Visitors to the Fort Pitt Museum will experience Western Pennsylvania’s early history through a variety of interactive stations, life-like museum figures, and recently added artifacts, including:

Life-like figures of several 18th century characters, including a new figure of King Beaver (known as Tamaqua), a Delaware Indian diplomat who suggested the English build a fort at the Forks of the Ohio, along with an American Indian hunter.


 
Updated interpretation of three recreated rooms that detail life inside the Fort from the 1750s, including a fur trader’s cabin, a casemate storage room for munitions, and a British soldiers’ barrack.

An enhanced object theatre showing life-like figures representing the three-sided struggle for control of the Forks of the Ohio – a French fur trader, British surveyor, and an American Indian family – along with a 10-minute introductory video.

A number of 18th century artifacts, including a recently acquired American Indian powderhorn featuring an underwater panther – an ancient symbol of power – common to many tribes of the eastern half of the United States.

Items from Gen.
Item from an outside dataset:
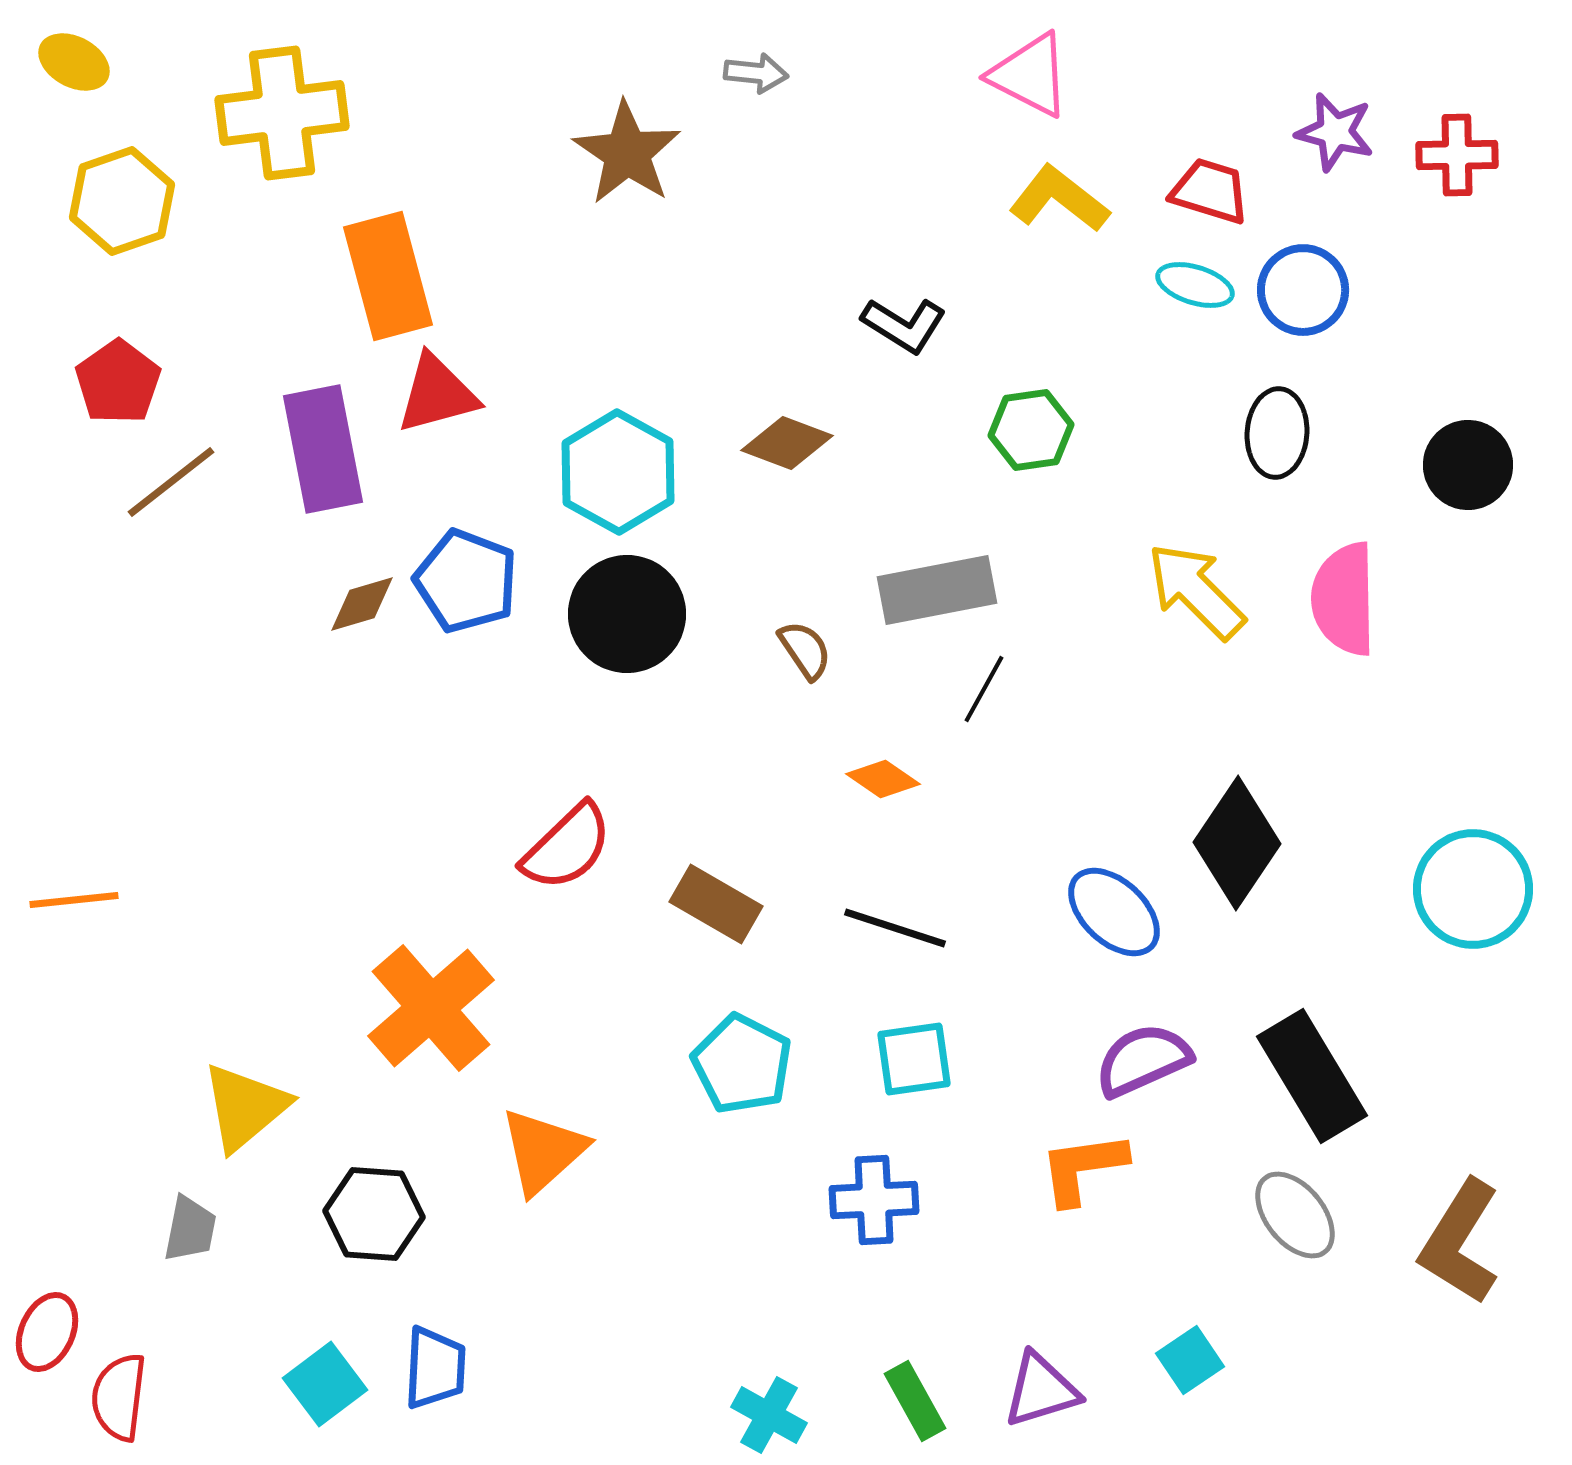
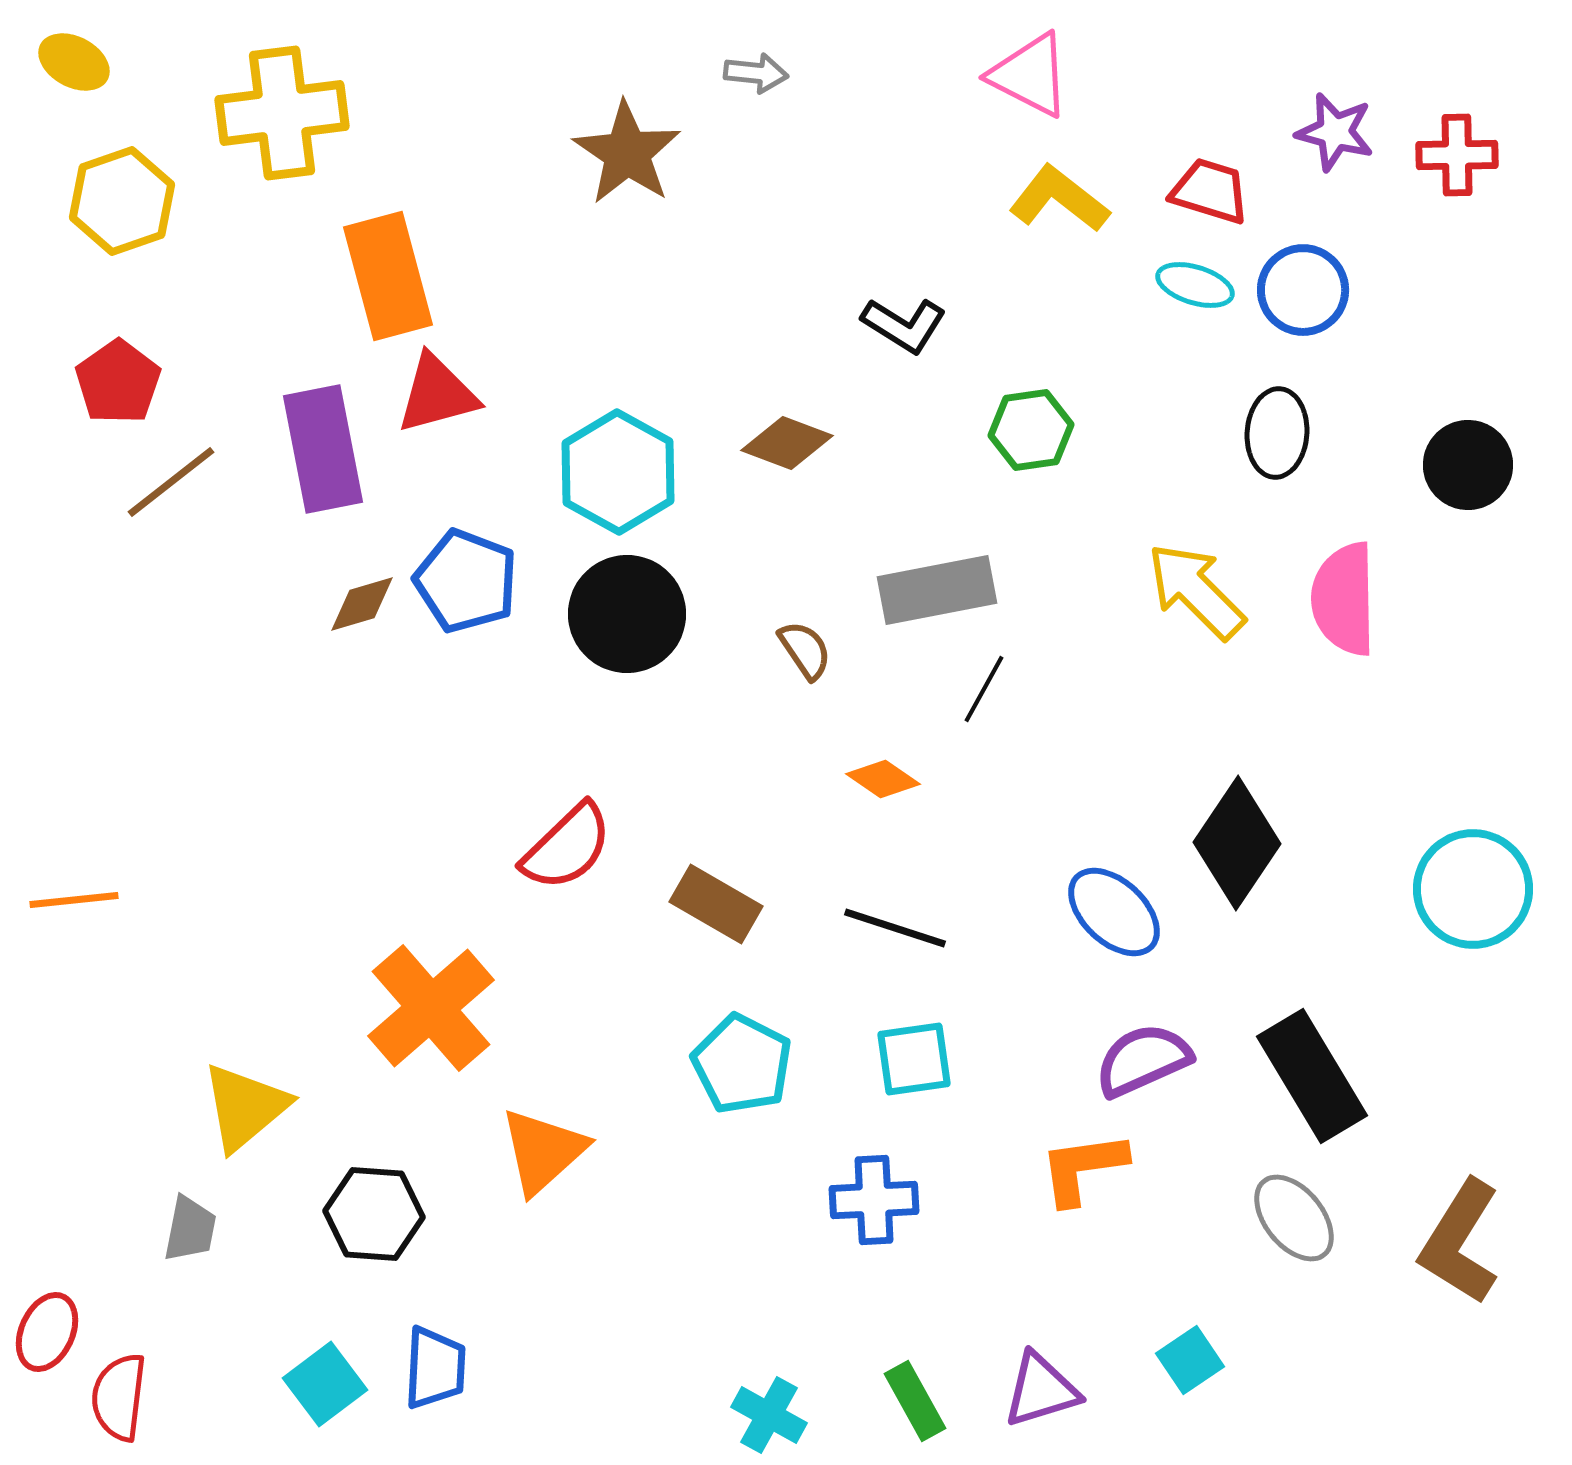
gray ellipse at (1295, 1215): moved 1 px left, 3 px down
Braddock’s expedition, such as musket balls and rifle locks, along with Gen. Lafayette’s 1758 six-pounder cannon marked “La Embushcade” (“the ambusher”).

A newly displayed pewter writing desk inscribed with “Fort Pitt Province Store 1761” that belonged to Josiah Davenport, who was Ben Franklin’s nephew and a local fur trader authorized to receive American Indian captives returned to Fort Pitt at the end of the French & Indian War.

The recently conserved 16-foot diorama showing Pittsburgh and Fort Pitt in 1765 that has been restored to its original grandeur.